◆ WHAT NEEDS TO BE DONE ◆
Retype every line of the listing below without changing anything, and leave the pictures out of your answer.

◆ MATERIAL FOR THIS EXERCISE ◆
------------------------------------------------------------------------
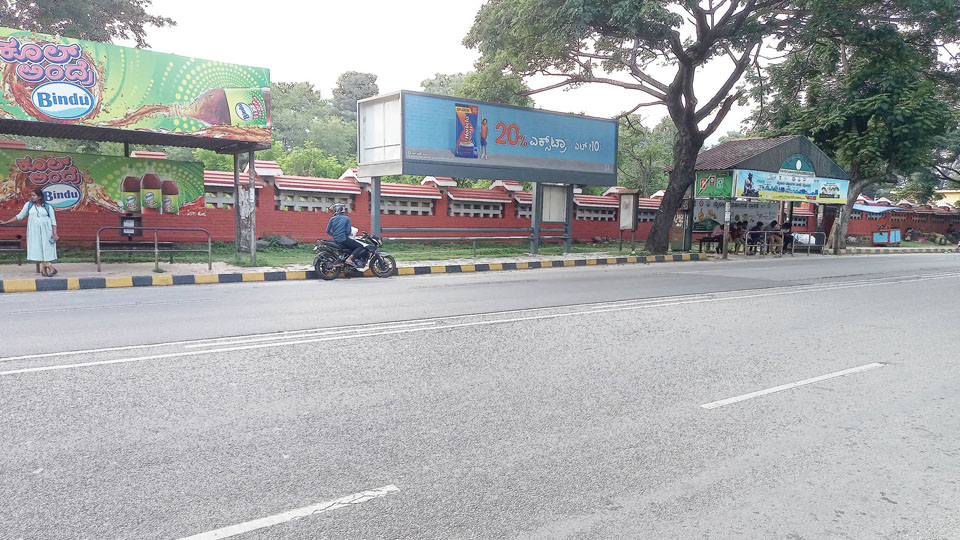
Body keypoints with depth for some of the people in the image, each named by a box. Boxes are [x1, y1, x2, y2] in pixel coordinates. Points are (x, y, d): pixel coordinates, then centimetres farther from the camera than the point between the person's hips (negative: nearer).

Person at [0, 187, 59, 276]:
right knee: (38, 250, -6)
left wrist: (55, 233, -9)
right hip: (34, 232, 2)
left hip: (46, 232, -2)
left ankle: (44, 270, 0)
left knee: (47, 250, -6)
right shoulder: (29, 205, 9)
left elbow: (53, 221, 0)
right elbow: (20, 216, 16)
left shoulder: (48, 207, 2)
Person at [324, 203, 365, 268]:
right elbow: (348, 231, -8)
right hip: (344, 240, -6)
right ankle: (350, 259, -19)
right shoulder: (346, 218, -3)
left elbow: (327, 231, 6)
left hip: (335, 241, 6)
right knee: (360, 246, 0)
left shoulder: (332, 219, 6)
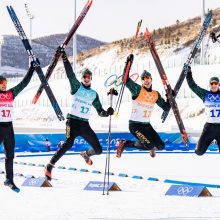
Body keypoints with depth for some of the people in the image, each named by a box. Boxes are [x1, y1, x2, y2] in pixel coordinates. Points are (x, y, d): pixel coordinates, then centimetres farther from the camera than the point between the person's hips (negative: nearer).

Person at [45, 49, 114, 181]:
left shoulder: (94, 94, 16)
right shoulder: (77, 87, 4)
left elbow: (100, 111, 17)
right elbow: (70, 74, -9)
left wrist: (107, 113, -4)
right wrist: (64, 58, -19)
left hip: (85, 125, 5)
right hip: (73, 121, -5)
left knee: (98, 150, 3)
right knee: (69, 143, -29)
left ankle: (86, 154, 39)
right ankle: (50, 166, -23)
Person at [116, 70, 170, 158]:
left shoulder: (156, 94, 7)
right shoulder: (137, 89, -10)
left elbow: (165, 107, 13)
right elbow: (126, 79, -23)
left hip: (146, 125, 6)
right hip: (135, 124, -6)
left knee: (161, 146, -1)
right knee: (150, 146, -20)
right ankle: (125, 144, -1)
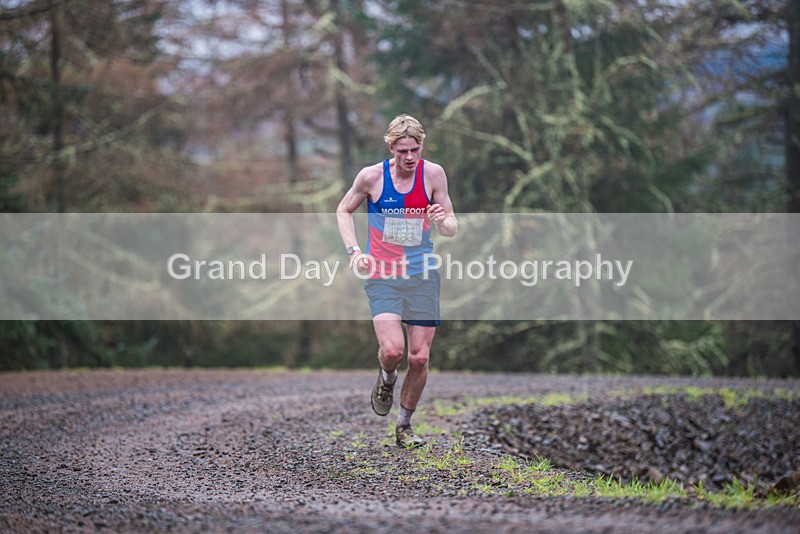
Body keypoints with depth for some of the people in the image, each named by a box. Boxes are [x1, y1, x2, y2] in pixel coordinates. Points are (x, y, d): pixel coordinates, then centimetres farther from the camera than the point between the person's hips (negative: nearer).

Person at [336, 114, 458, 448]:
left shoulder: (433, 174, -3)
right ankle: (386, 379, 17)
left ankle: (405, 424, 20)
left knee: (419, 357, 0)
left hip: (422, 276, 2)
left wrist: (442, 221, -20)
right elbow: (343, 211, 10)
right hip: (382, 276, -2)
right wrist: (353, 251, -4)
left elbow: (451, 230, 4)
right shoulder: (371, 176, -7)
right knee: (392, 350, -20)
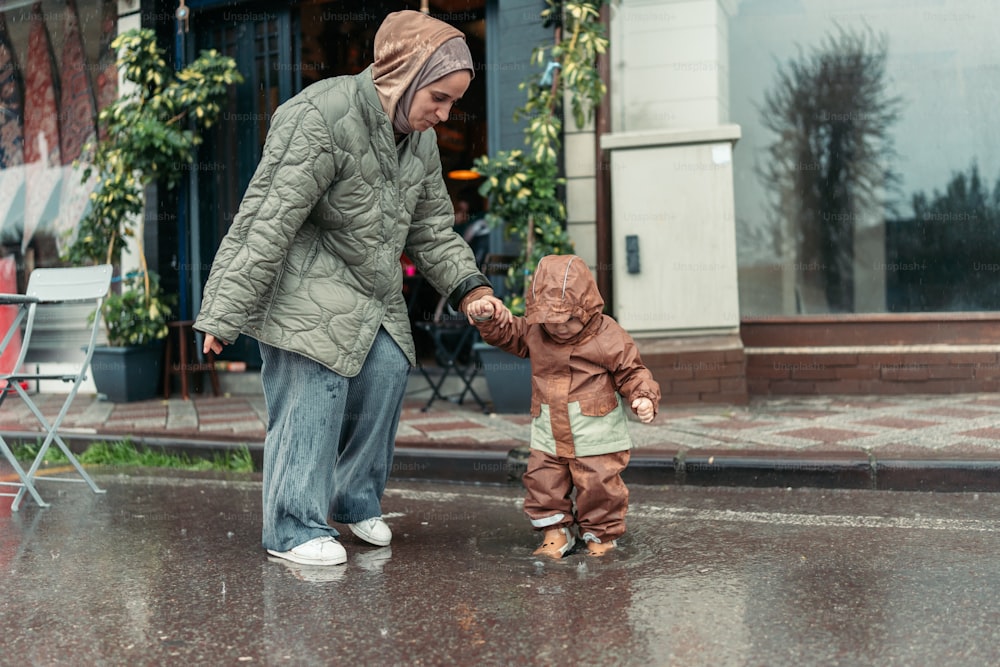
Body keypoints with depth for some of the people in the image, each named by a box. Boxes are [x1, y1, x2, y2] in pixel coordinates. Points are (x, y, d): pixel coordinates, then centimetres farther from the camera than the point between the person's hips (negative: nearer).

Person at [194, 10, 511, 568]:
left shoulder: (421, 141, 4)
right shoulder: (323, 119, -23)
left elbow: (433, 227, 14)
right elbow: (267, 222, -24)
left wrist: (469, 287, -2)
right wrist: (228, 314, -23)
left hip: (375, 293, 8)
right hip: (307, 290, -8)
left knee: (386, 377, 2)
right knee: (311, 399, -10)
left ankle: (356, 501, 22)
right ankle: (293, 530, 2)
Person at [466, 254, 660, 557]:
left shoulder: (609, 337, -11)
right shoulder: (534, 332, 2)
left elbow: (632, 373, -6)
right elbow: (505, 333, 12)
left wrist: (644, 398, -23)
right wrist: (488, 316, -8)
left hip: (596, 435, -4)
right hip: (548, 434, 4)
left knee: (599, 485, 1)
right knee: (543, 482, 6)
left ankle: (601, 534, 22)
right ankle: (556, 531, 25)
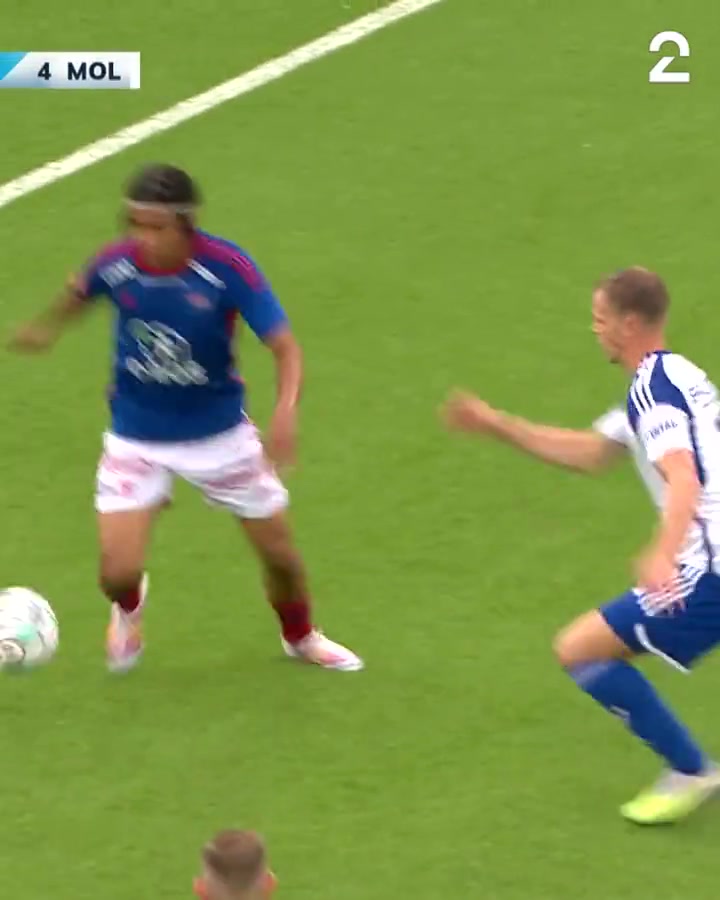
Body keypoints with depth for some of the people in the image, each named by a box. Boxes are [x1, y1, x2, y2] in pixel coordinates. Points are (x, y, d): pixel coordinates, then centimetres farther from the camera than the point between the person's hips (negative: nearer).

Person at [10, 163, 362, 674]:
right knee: (119, 570, -11)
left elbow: (285, 347, -27)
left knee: (280, 552, 10)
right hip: (136, 437, 0)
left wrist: (286, 412, -43)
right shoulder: (115, 266, -20)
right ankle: (129, 606, 29)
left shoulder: (227, 268, -26)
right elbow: (79, 294, 6)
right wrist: (47, 329, 17)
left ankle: (301, 637, 44)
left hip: (219, 433, 0)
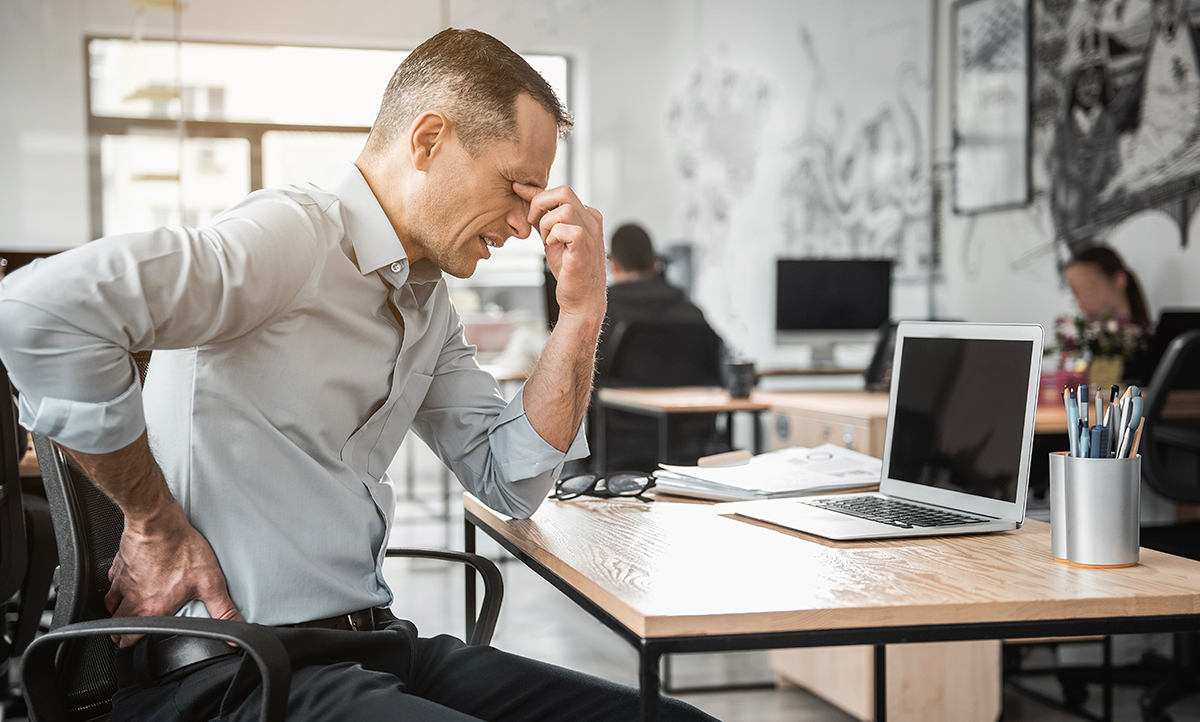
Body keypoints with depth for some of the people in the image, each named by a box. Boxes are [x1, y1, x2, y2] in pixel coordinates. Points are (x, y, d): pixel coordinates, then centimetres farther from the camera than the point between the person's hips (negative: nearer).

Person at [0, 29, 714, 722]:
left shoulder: (430, 304, 15)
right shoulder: (295, 234, -14)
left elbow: (510, 483, 14)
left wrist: (581, 312, 3)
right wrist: (154, 524, -17)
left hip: (374, 645, 9)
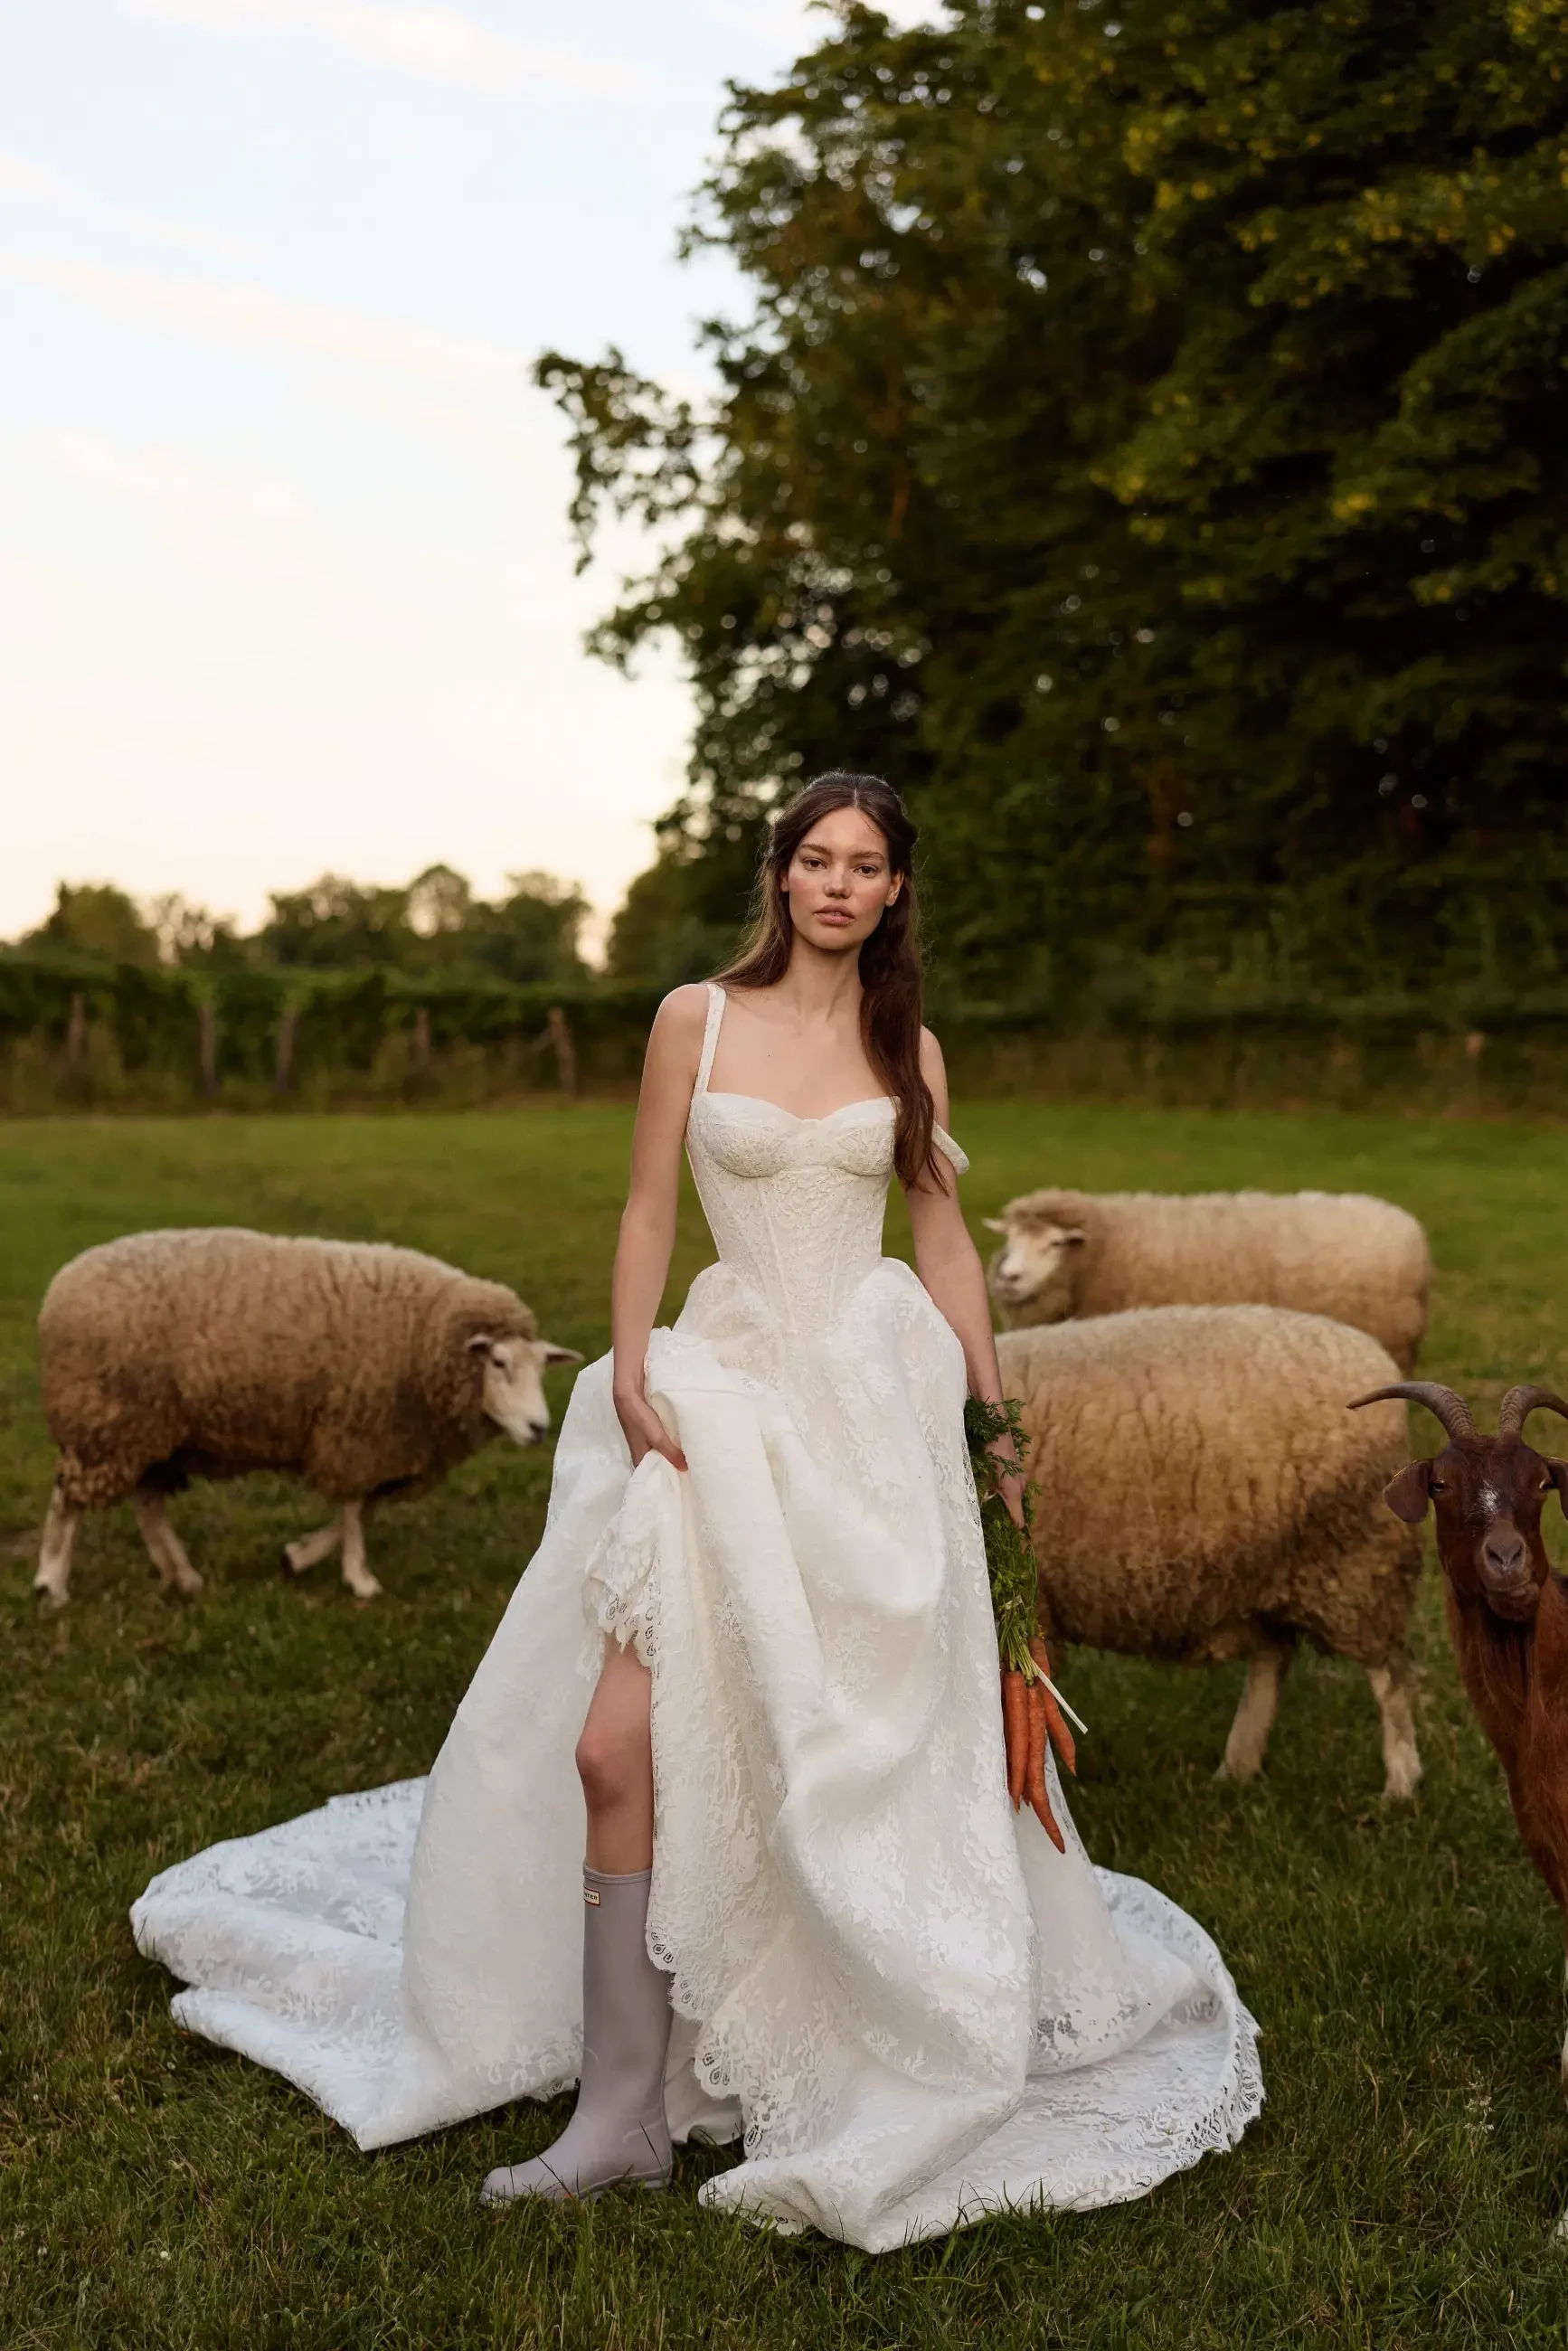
------------------------------------------------------------------------
◆ YOUR RESPONSE ◆
Body keypoints with depth for some of the people in the image, each named by a box. Boxes are [x1, y1, x2, y2] in pixel coordinates. Points are (x, y, d): pixel coordinates, then centimetres farther from the camera than the point between the person's hips (negative: nearer).

Person at [0, 187, 59, 276]:
right knee: (38, 250, -6)
left wrist: (55, 233, -9)
right hip: (34, 232, 2)
left hip: (46, 232, -2)
left ankle: (44, 270, 0)
left knee: (47, 250, -6)
right shoulder: (29, 205, 9)
left elbow: (53, 221, 0)
right elbow: (20, 216, 16)
left shoulder: (48, 207, 2)
Person at [324, 203, 365, 268]:
right elbow: (348, 231, -8)
right hip: (344, 240, -6)
right ankle: (350, 259, -19)
right shoulder: (346, 218, -3)
left elbow: (327, 231, 6)
left hip: (335, 241, 6)
right knee: (360, 246, 0)
left shoulder: (332, 219, 6)
Body keypoints with depth for some of the people in the image, each named by a box. Boxes are [x1, y1, x2, y2] in pixel coordinates. Points are (x, y, d): pixel coordinates, then centimetres farther from the camera than the point between the person's hips (negative: nearer).

Person at [45, 49, 114, 181]:
left shoulder: (94, 94, 16)
right shoulder: (77, 87, 4)
left elbow: (100, 111, 17)
right elbow: (70, 74, -9)
left wrist: (107, 113, -4)
right wrist: (64, 58, -19)
left hip: (85, 125, 5)
right hip: (73, 121, -5)
left knee: (98, 150, 3)
right knee: (69, 143, -29)
left ankle: (86, 154, 39)
right ankle: (50, 166, -23)
Person at [116, 70, 170, 158]:
left shoulder: (156, 94, 7)
right shoulder: (137, 89, -10)
left elbow: (165, 107, 13)
right elbow: (126, 79, -23)
left hip: (146, 125, 6)
right hip: (135, 124, -6)
left knee: (161, 146, -1)
right knee: (150, 146, -20)
right ankle: (125, 144, -1)
Body keypoints with depth for some of the people in the image, each named by a box. Boxes are [x1, y1, x2, y2] in pixel coordinates. Points are (x, y, d): pixel coordinates, then centimetres farther from the camera than the point between the person's hips (negative: nearer).

Person at [336, 114, 458, 448]:
left shoulder: (433, 174, -3)
right ankle: (386, 379, 17)
left ankle: (405, 424, 20)
left knee: (419, 357, 0)
left hip: (422, 276, 2)
left wrist: (442, 221, -20)
right elbow: (343, 211, 10)
right hip: (382, 276, -2)
right wrist: (353, 251, -4)
left elbow: (451, 230, 4)
right shoulder: (371, 176, -7)
right knee: (392, 350, -20)
Body keypoints with depth for some of the people in the image, each named by a box. Boxes are [x1, y1, x2, y2] in pixel coordinates. Points are (x, y, d): pixel coordinates, then centimetres farther from the camera than the point between the person's hips (negative: nearer).

Person at [194, 10, 511, 568]:
left shoulder: (421, 141, 4)
right shoulder: (323, 119, -23)
left elbow: (433, 227, 14)
right elbow: (267, 222, -24)
left wrist: (469, 287, -2)
right wrist: (228, 314, -23)
left hip: (375, 293, 8)
right hip: (307, 290, -8)
left knee: (386, 377, 2)
right knee: (311, 399, -10)
left ankle: (356, 501, 22)
right ankle: (293, 530, 2)
Person at [466, 254, 660, 557]:
left shoulder: (609, 337, -11)
right shoulder: (534, 332, 2)
left elbow: (632, 373, -6)
right elbow: (505, 333, 12)
left wrist: (644, 398, -23)
right wrist: (488, 316, -8)
left hip: (596, 435, -4)
right hip: (548, 434, 4)
left knee: (599, 485, 1)
right knee: (543, 482, 6)
left ankle: (601, 534, 22)
right ankle: (556, 531, 25)
Body keypoints with depth for some of the people in the image, each named by a box. Boxes are [x1, y1, x2, y2] in pixel coordinates. Points are (x, y, d): pixel coordinates, then centimetres farther from the camera than the point between the person's hips (negative: nearer).

Person at [10, 163, 362, 674]:
right knee: (119, 570, -11)
left elbow: (285, 347, -27)
left knee: (280, 552, 10)
right hip: (136, 437, 0)
left wrist: (286, 412, -43)
right shoulder: (115, 266, -20)
right ankle: (129, 606, 29)
left shoulder: (227, 268, -26)
right elbow: (79, 294, 6)
right wrist: (47, 329, 17)
left ankle: (301, 637, 44)
left hip: (219, 433, 0)
Body keypoints with depth for some of the people in the image, each named by a box. Boxes are [x1, y1, x2, y2] in pixel coordinates. Points are (x, y, d): pixel coordinates, then centimetres farther from the camera than the point between the person's hips (negative: nearer).

Person at [0, 29, 714, 722]:
left shoulder: (430, 304, 15)
right shoulder: (295, 234, -14)
left elbow: (510, 483, 14)
left wrist: (581, 312, 3)
right wrist: (154, 524, -17)
left hip: (374, 645, 9)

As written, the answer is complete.